The second phase was optimization. Are there different access patterns that can be optimized for? It turns out smaller images are access more frequently so those became cached. They also started using a CDN. NFS was not designed to store 80 billion small files, so all meta-data wouldn't fit in memory, so lookups would take 2 or 3 disk IOs which was slow.

The third generation is an overlay system that creates a file that is a blob stored in the file system. Images are stored in the blob and you know the offset of the photo in the blob. One IO per photo.

2. Don't Over Design. Just use what you need to use as you scale your system out. Figure out where you need to iterate on a solution, optimize something, or completely build a part of the stack yourself. They spent a lot of time trying to optimize PHP, they ended up writing HipHop, a code transformer to convert PHP into C++. It generated a massive amount of memory and CPU savings. You don't have to do this on day one, but you may have to. Focus on the product first before you write an entire new language.

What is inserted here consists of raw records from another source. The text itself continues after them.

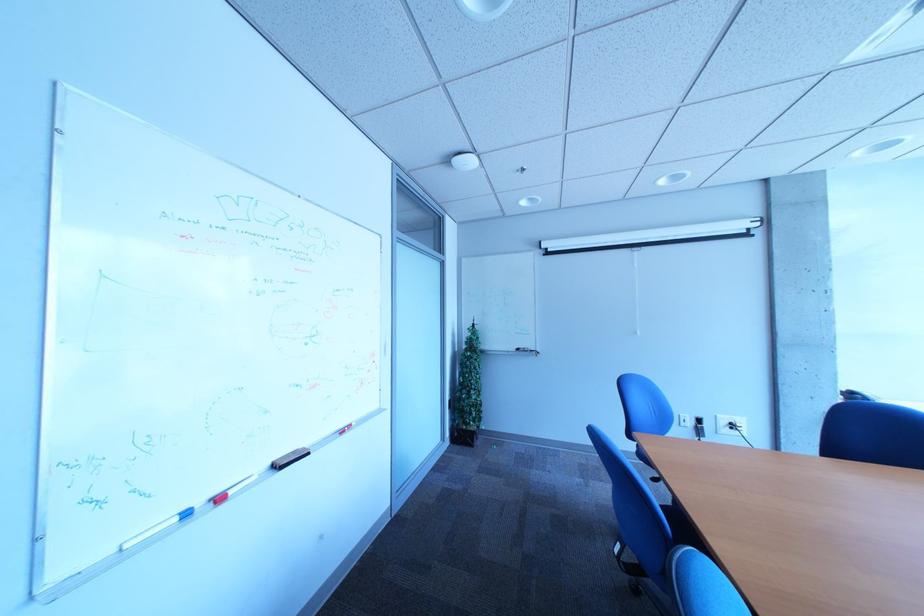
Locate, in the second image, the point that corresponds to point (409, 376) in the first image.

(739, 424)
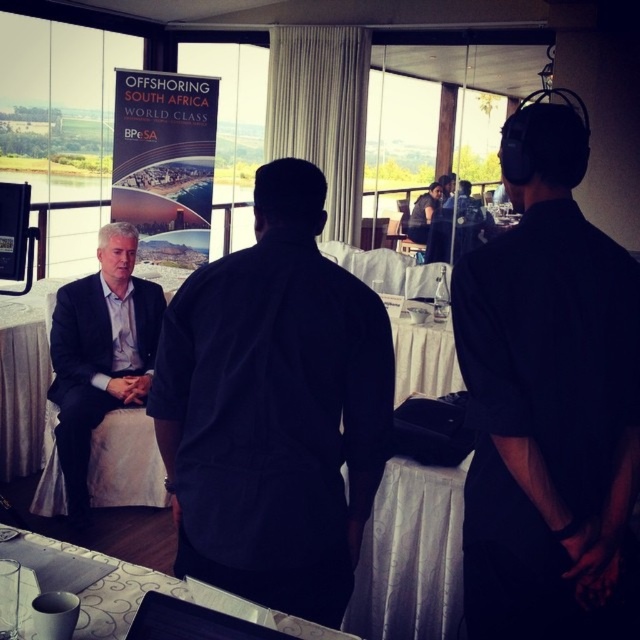
Question: Among these objects, which one is farthest from the camera?

Choices:
 (A) matte black shirt at center
 (B) dark blue shirt at center
 (C) white fabric table at lower center

Answer: (A)

Question: Which object is closer to the camera taking this photo?

Choices:
 (A) white fabric table at lower center
 (B) dark blue shirt at center
 (C) black short-sleeved shirt at center

Answer: (A)

Question: Can you confirm if matte black suit at left is positioned to the left of white fabric table at lower center?

Choices:
 (A) no
 (B) yes

Answer: (B)

Question: Can you confirm if matte black suit at left is positioned above white fabric table at lower center?

Choices:
 (A) yes
 (B) no

Answer: (A)

Question: Which object is the farthest from the black short-sleeved shirt at center?

Choices:
 (A) matte black suit at left
 (B) dark blue shirt at center
 (C) white fabric table at lower center

Answer: (A)

Question: Is black short-sleeved shirt at center positioned behind matte black shirt at center?

Choices:
 (A) yes
 (B) no

Answer: (B)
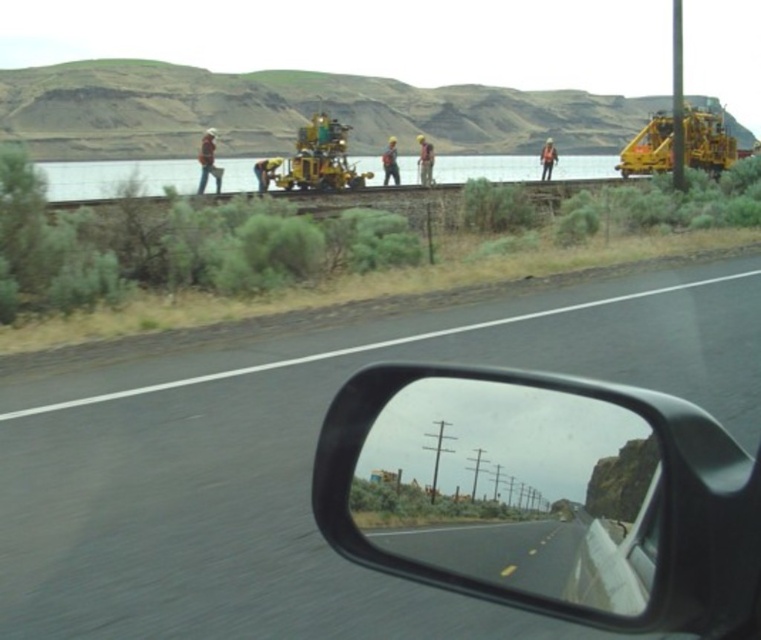
Who is lower down, smooth reflective mirror at center or yellow-green metallic excavator at center?

smooth reflective mirror at center is lower down.

Is point (597, 506) positioned behind point (310, 131)?

No, it is not.

Describe the element at coordinates (514, 490) in the screenshot. Image resolution: width=761 pixels, height=640 pixels. I see `smooth reflective mirror at center` at that location.

The height and width of the screenshot is (640, 761). I want to click on smooth reflective mirror at center, so click(x=514, y=490).

Does black asphalt road at center have a lesser width compared to smooth reflective mirror at center?

Incorrect, black asphalt road at center's width is not less than smooth reflective mirror at center's.

Between point (505, 360) and point (492, 442), which one is positioned in front?

Positioned in front is point (492, 442).

Between point (132, 560) and point (451, 424), which one is positioned behind?

Point (132, 560)

This screenshot has height=640, width=761. I want to click on black asphalt road at center, so click(306, 461).

Who is taller, black asphalt road at center or yellow-green metallic excavator at center?

With more height is yellow-green metallic excavator at center.

Does black asphalt road at center appear on the right side of yellow-green metallic excavator at center?

Yes, black asphalt road at center is to the right of yellow-green metallic excavator at center.

Is point (129, 371) behind point (310, 157)?

No.

I want to click on black asphalt road at center, so click(x=306, y=461).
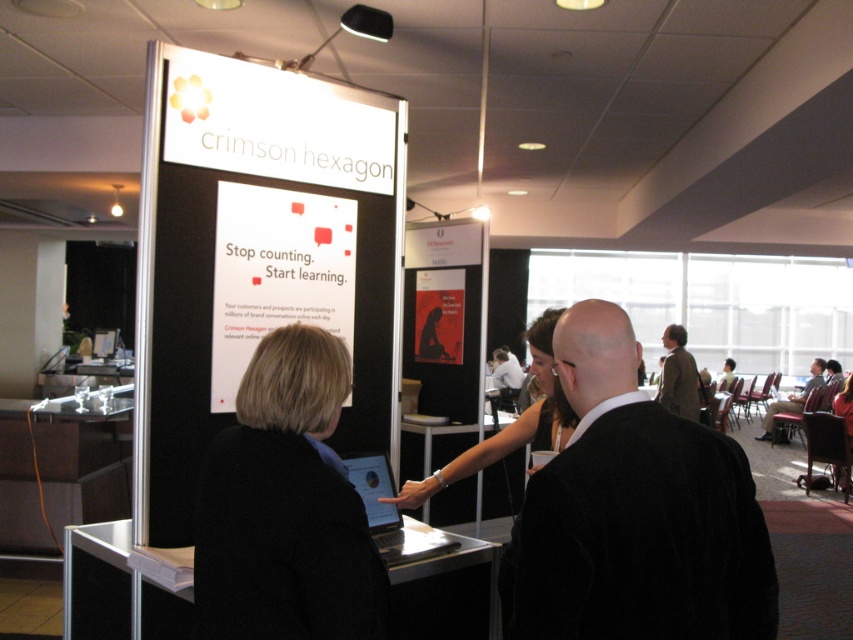
Question: Considering the real-world distances, which object is farthest from the dark brown leather chair at right?

Choices:
 (A) matte black jacket at center
 (B) matte black laptop at center
 (C) silver metallic laptop at center

Answer: (C)

Question: Which point appears closest to the camera in this image?

Choices:
 (A) (281, 625)
 (B) (373, 470)
 (C) (659, 397)

Answer: (A)

Question: Is black velvet jacket at center below silver metallic laptop at center?

Choices:
 (A) no
 (B) yes

Answer: (A)

Question: Is black velvet jacket at center thinner than dark brown leather chair at right?

Choices:
 (A) yes
 (B) no

Answer: (A)

Question: From the image, what is the correct spatial relationship of black velvet jacket at center in relation to dark brown leather chair at right?

Choices:
 (A) right
 (B) left

Answer: (B)

Question: Which of the following is the closest to the observer?

Choices:
 (A) (677, 416)
 (B) (824, 360)
 (C) (445, 484)

Answer: (C)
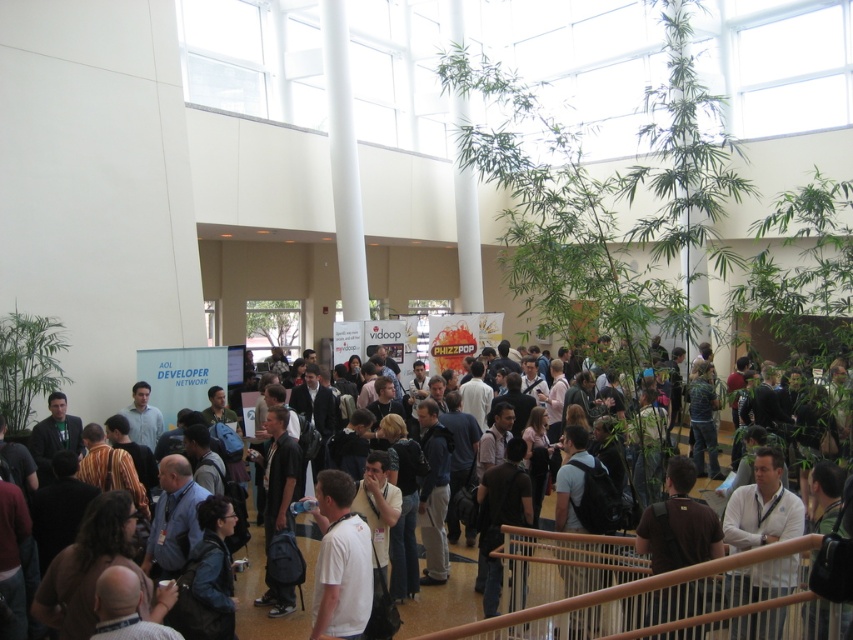
You are at the event and want to greet the person wearing the dark blue shirt at center. However, there is a brown fabric backpack at lower center in your way. Can you walk around the backpack to reach the person?

The dark blue shirt at center is positioned under the brown fabric backpack at lower center, meaning the backpack is closer to you. You can walk around the brown fabric backpack at lower center to reach the person wearing the dark blue shirt at center since the backpack is in front of them but not blocking all paths.

Consider the image. You are standing at the entrance of the event space and see a person wearing a white matte shirt at lower right. If you want to approach them, in which direction should you move relative to your current position?

The white matte shirt at lower right is located at coordinates point (762, 506), so you should move towards the lower right direction to approach them.

From the picture: You are a photographer at the event and want to capture both the white matte shirt at lower right and the white matte shirt at center in a single shot. Which of the two shirts should you focus on to ensure both are in frame without moving the camera?

You should focus on the white matte shirt at center because it is larger in size compared to the white matte shirt at lower right, allowing both to be captured within the frame more effectively.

3. Choose the right tool for the job, but realize that your choice comes with overhead. If you really need to use Python then go ahead and do so, we'll try to help you succeed. Realize with that choice there is overhead, usually across deployment, monitoring, ops, and so on.

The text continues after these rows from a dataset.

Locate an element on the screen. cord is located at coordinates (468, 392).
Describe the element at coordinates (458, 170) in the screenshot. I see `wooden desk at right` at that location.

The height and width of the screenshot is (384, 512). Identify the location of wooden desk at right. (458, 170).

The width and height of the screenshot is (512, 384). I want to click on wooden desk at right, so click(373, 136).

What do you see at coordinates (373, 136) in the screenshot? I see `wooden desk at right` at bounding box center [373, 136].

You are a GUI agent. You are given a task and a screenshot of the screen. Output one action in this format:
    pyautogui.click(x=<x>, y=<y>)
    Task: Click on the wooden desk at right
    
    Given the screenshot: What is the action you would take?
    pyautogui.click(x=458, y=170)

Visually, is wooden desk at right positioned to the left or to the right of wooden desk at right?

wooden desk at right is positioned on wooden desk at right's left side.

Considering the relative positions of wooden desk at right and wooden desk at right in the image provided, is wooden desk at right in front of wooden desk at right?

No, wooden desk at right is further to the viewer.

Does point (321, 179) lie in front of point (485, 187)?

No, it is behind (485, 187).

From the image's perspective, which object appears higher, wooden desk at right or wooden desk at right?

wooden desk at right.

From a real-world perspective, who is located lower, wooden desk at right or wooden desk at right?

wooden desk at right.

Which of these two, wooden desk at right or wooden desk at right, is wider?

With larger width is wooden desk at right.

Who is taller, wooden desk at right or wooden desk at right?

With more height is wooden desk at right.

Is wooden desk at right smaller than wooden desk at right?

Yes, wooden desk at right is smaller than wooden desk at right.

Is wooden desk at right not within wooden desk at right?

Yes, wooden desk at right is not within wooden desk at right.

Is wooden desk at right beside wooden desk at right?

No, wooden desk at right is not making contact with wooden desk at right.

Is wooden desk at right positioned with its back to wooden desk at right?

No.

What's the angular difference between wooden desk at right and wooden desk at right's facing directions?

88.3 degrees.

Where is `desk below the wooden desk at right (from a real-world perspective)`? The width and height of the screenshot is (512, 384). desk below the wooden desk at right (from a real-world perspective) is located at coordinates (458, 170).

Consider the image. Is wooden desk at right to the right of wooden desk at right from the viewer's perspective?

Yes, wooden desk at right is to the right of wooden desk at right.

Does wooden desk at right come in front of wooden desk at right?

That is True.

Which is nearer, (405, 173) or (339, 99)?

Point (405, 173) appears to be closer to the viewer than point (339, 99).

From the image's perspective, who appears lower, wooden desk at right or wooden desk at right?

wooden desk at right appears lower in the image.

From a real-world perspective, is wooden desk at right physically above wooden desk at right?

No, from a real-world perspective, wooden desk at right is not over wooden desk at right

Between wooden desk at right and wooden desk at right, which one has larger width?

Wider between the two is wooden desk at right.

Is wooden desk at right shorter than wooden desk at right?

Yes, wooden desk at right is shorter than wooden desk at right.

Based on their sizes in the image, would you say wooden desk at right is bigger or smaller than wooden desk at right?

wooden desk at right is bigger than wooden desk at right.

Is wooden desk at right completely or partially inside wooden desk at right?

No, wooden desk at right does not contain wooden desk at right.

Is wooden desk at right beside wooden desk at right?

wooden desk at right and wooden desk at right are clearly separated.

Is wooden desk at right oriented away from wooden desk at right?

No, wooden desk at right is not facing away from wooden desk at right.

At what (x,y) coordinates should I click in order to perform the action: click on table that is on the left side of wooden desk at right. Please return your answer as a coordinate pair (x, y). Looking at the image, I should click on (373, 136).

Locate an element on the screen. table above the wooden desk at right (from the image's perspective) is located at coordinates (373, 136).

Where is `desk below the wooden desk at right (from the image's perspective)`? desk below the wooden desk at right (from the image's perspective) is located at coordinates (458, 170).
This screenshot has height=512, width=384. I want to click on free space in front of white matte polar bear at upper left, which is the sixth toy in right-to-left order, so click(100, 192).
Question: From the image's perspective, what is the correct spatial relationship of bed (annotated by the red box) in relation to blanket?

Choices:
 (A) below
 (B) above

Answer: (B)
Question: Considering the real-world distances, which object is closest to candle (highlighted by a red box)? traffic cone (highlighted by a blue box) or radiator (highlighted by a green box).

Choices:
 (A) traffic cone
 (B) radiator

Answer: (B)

If you choose to use a services architecture you'll have to build most of the backend yourself and that often takes quite a bit of time. With the LAMP stack you get a lot for free. Once you move away for the LAMP stack how do things like service  configuration and monitoring is up to you. As you go deeper into the services approach you have to reinvent the wheel.

4. Get the culture right. Move Fast - break things. Huge Impact - small teams. Be bold - innovate. Build an environment internally which promotes building the right thing first and then fixing as needed, not worrying about innovating, not worrying about breaking things,  thinking big, thinking what is the next thing you need to build after the building the first thing. You can get the code right, you can get the products right, but you need to get the culture right first. If you don't get the culture right then your company won't scale.

  1. Move fast. Get to market first. It's OK if you break things. For example, they now run their entire web tier on HipHop which was developed by three people. Very risky, it brings the site down regularly (out of memory, infinite loops), but there's a big payoff as they figure out how to make it work. The alternative would be to have 3 month testing process for every change, it slows down everything. This is a particular instance, but the most important thing is the culture, getting people to believe that the most important thing is how quickly they can move.
  2. Huge Impact. Small teams can do great things. Search, photos, chat, HipHop were all small teams doing major features. Get the right set of people, empower them, and let them work.
  3. Be bold. Don't be afraid of failure. It's OK to try things and fail. It's crazy to say let's make a new JVM, but the payoff is amazing when it works.

There are no product owners at Facebook. Everyone owns the product. Give people ownership of what they work on. If you give ownership to one person then the chances are nobody else will contribute to pushing it to the next level. Ideas come from users and people internally. If you can't push responsibility down and you isolate the number of people who feel they are real owners, then the only people you'll be able to motivate are the people who think they are the real owners. So instead why not distribute that entire responsibility?

Isolate the part of the culture that you value and want to preserve. It doesn't happen automatically. Facebook organizes hackathons, the point of which is to show new engineers that if they come in at 8AM they can get a new feature up on the site in 12 hours. Move fast isn't just a platitude, a company has to come up with ways to make people feel it's a reality.